Miller que gran escritor es Dostoviesky, qué acontecimiento leer en
su novela todas las pasiones, amores y odios, y sentir que todo encaja, qué
entiendo el mundo, mi alma y a Dios, entonces Vila Matas busca mirarse en el
espejo de otros autores del silencio, que como él sienten el sinsentido en las
carnes de jugar un papel literario en la vida real, a la par que el propio
objeto literario se les cae ya de las manos, y deciden contar el fin, que el
juego ha terminado, game over, se
convierten en ángeles del Apocalipsis, en enterradores, mensajeros de malas
noticias. Vila Matas sí nos trae
la peste, la consigna de que esto se nos ha muerto, ya no tiene más sentido. Como
el teatro de marionetas, como construir una iglesia románica en pleno siglo
XXI.
Porque perdón por
la radicalidad, en verdad el programa o esta labor de escritor límite es más que de bufón
o ventrílocuo la de enterrador. Y le ha tocado nacer en esta Generación de
transición en la que estamos todos y en la que Vila Matas parece cumplir su papel a la perfección, dictar el acta
de defunción a todos los todavía miembros de tan selecto club. Se ha dicho que lo queda después del
hombre es el hombre, es su voluntad, su conatus
ciego que le insta a seguir, su afán de perseverar, sus pasiones, el amor o el
odio, amar u odiar los acontecimientos que vivimos, lo que nos pasa. O la
dignidad de estar a la altura de esos acontecimientos. Si lo pensamos bien, nos
dice Philip Roth, la obra de Kafka cuenta en cada novela esta
crónica: alguien es educado para aceptar que todo aquello que le parece
absolutamente injusto y fuera de lugar es de hecho lo que le está sucediendo.

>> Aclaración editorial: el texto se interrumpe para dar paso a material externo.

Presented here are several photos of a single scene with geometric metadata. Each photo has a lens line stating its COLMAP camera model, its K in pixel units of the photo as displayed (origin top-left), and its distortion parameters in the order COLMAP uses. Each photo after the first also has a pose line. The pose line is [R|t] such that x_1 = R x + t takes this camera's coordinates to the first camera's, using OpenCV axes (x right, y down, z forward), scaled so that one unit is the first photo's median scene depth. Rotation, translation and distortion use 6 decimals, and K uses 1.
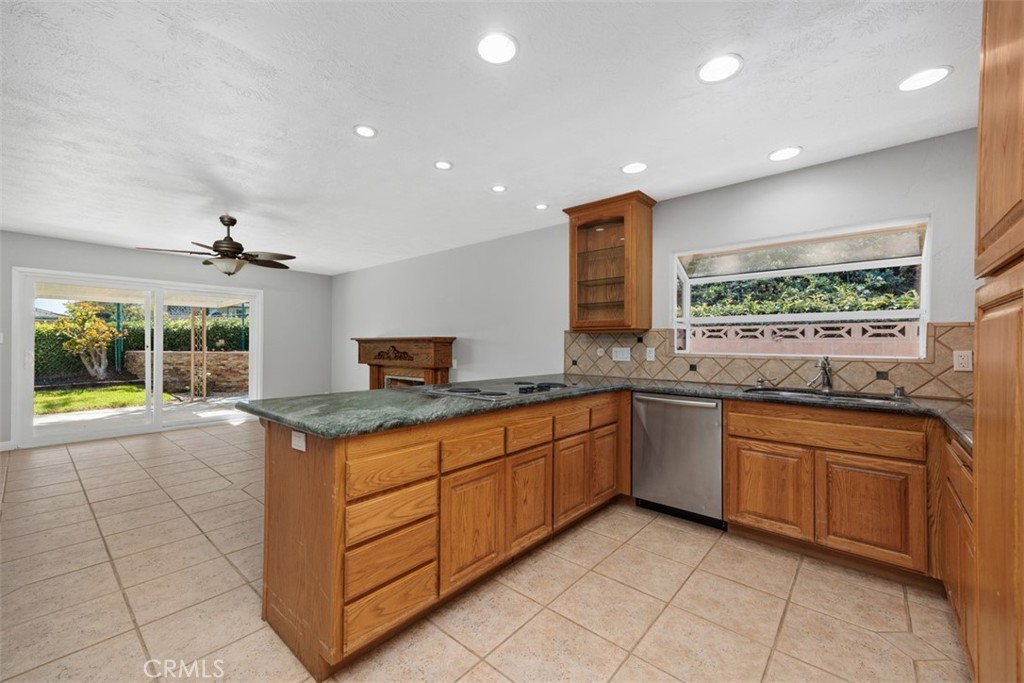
lens RADIAL K [[408.6, 0, 506.2], [0, 408.6, 343.8], [0, 0, 1]] dist [0.024690, -0.000292]
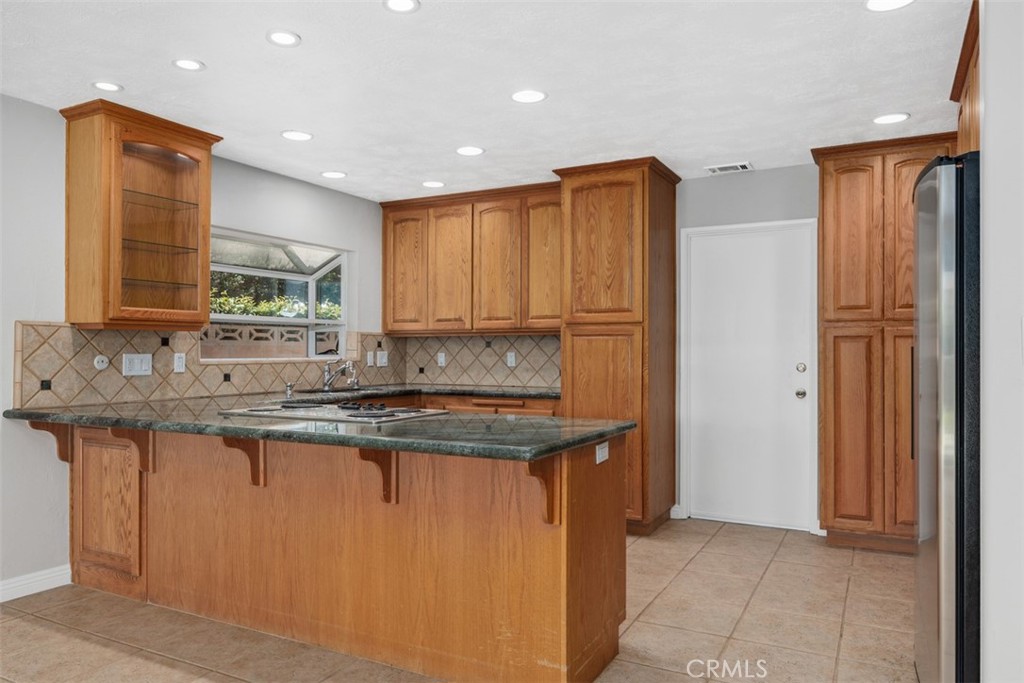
lens RADIAL K [[707.6, 0, 513.7], [0, 707.6, 346.2], [0, 0, 1]] dist [0.010667, 0.002689]
pose [[-0.241606, -0.003063, 0.970369, -1.022477], [-0.003582, 0.999991, 0.002265, -0.007354], [-0.970368, -0.002929, -0.241615, 0.804984]]
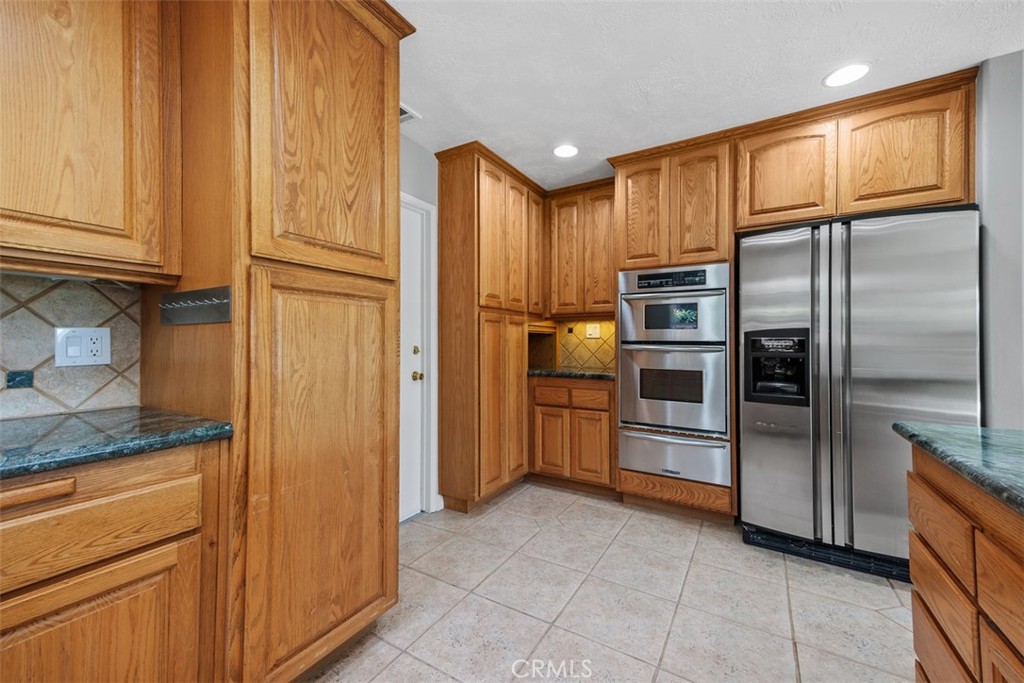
lens RADIAL K [[408.6, 0, 517.8], [0, 408.6, 337.2], [0, 0, 1]] dist [0.024690, -0.000292]
pose [[-0.983584, -0.013271, -0.179960, 0.225035], [-0.010546, 0.999815, -0.016093, 0.023291], [0.180140, -0.013931, -0.983542, 0.743329]]
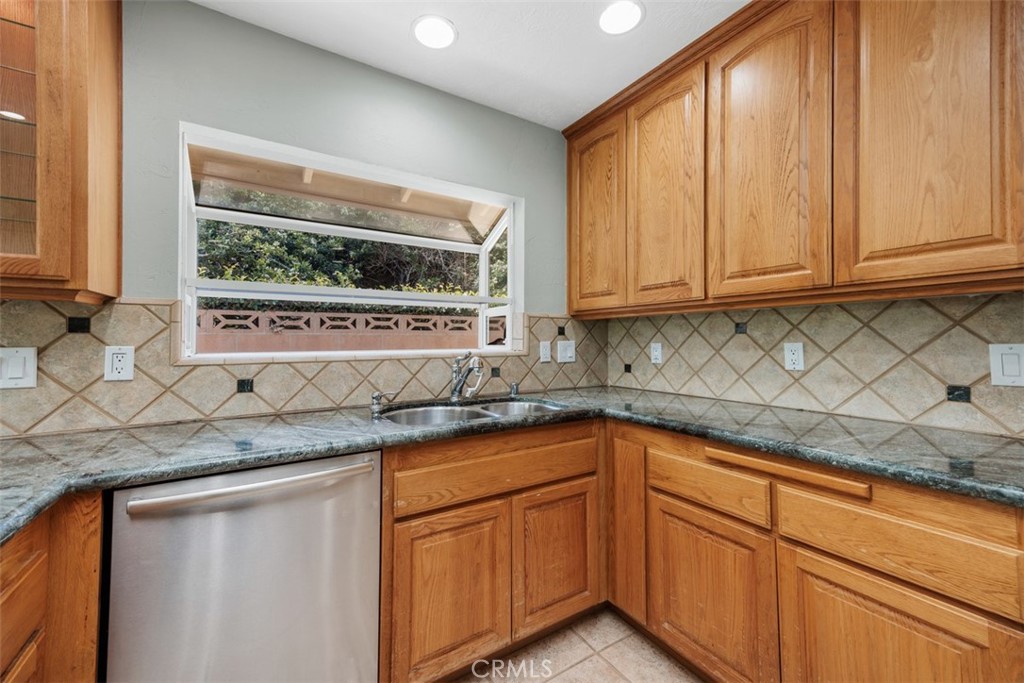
lens RADIAL K [[408.6, 0, 510.0], [0, 408.6, 333.2], [0, 0, 1]] dist [0.024690, -0.000292]
pose [[0.283639, 0.006586, 0.958909, 0.086763], [0.004757, 0.999954, -0.008275, 0.002947], [-0.958919, 0.006909, 0.283595, 0.581168]]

Esto que está tan por debajo de nuestra dignidad resulta ser nuestro destino.
Es por tanto hacernos dignos de lo que nos pasa. Para Vila Matas ser digno de lo que pasa, de los acontecimientos, es ser
notario o testigo de este tiempo. Y no porque no fuera digno de otra cosa, pues
le sobra el talento, los recursos, el estilo, la cultura bibliográfica, la
ilusión con la que viajó a París y rentó un piso de Margaritte Duras y frecuentó los cafés y los lugares de tantos
escritores…
¿Tan sólo queda el humor cínico, o la
risa? Sí, dice Colli, “pero la risa es un espasmo expresivo. Los dados ya han
sido tirados y todavía giran: sin embargo, cuando se detengan, mostrarán algo
que no es un juego” (Colli, 1996: 270). Que es un acontecimiento. Sólo nos
queda vivir con dignidad lo que nos pasa, vivir el acontecimiento con Amor o
con Odio. Amar u odiar lo que nos pasa significa tomar distancia y ser capaces
de contraefectuar privadamente el acontecimiento como resistencia o como
sumisión. Vila Matas ha decidido amar a los autores que han asesinado su
escritura, que se han fugado de ella, videntes que huyen del barco que se hunde
como de la ciudad a punto de ser bombardeada.

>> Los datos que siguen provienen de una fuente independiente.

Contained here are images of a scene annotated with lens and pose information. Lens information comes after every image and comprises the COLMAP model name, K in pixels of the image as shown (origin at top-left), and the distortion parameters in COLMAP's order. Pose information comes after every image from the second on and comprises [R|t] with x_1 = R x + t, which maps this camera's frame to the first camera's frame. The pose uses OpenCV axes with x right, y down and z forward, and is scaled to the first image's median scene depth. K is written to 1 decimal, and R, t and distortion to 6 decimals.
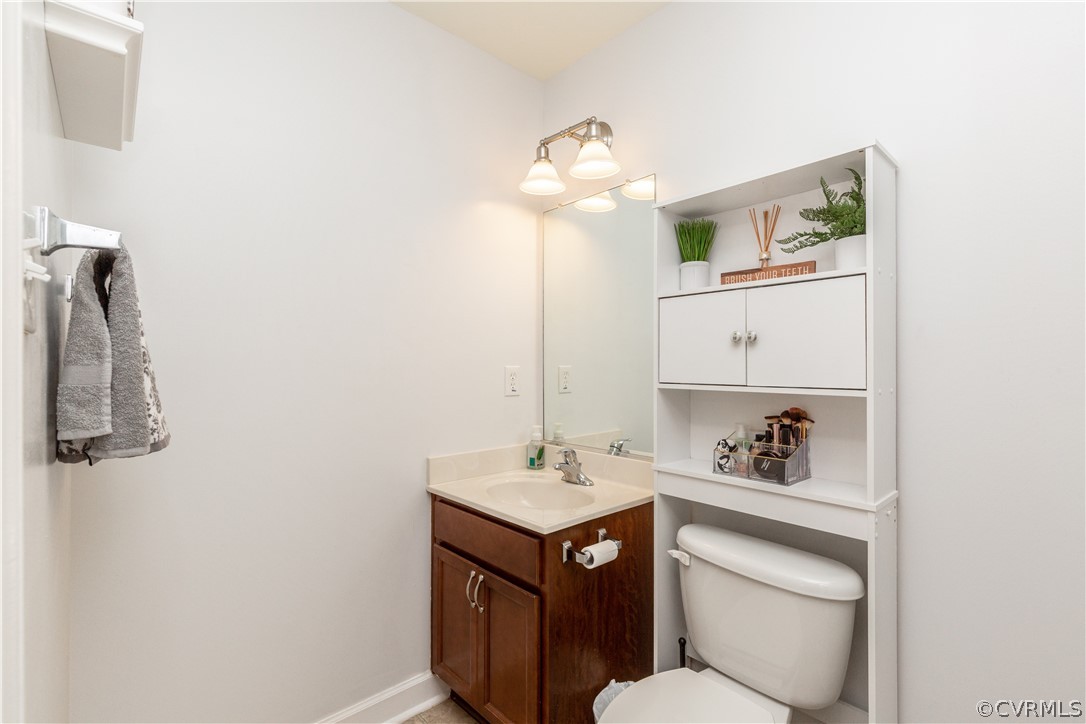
lens RADIAL K [[491.4, 0, 546.9], [0, 491.4, 362.6], [0, 0, 1]] dist [0.009391, -0.001790]
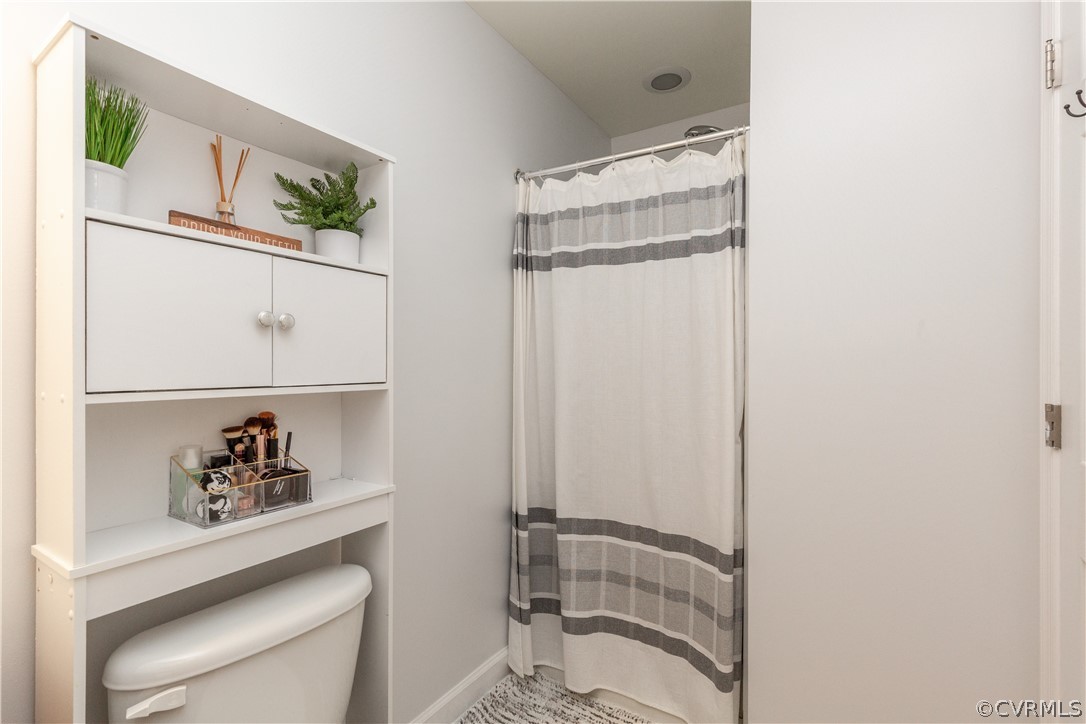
lens RADIAL K [[491.4, 0, 548.8], [0, 491.4, 365.6], [0, 0, 1]] dist [0.009391, -0.001790]
pose [[-0.265773, -0.005054, 0.964022, -0.412477], [-0.013704, 0.999905, 0.001464, 0.008989], [-0.963938, -0.012822, -0.265817, 0.798126]]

Amar a esos autores que huyen no
es sumarse a la cobardía de las ratas que escapan, pues el peligro es en este
caso el ridículo de los epígonos, o quedar varado en la nada remando en el
desierto, como aquel soldado japonés que seguía defendiendo un islote del
pacífico treinta años después, sino celebrar las exequias en compañía de los
videntes de lo evidente, de los autores que han ido anunciando y efectuando o
contraefectuando esta muerte del libro ficción. Con la dignidad de estar a la
altura de lo que pasa, o de lo que ha pasado, del eventum. Bailando en los límites de la ficción.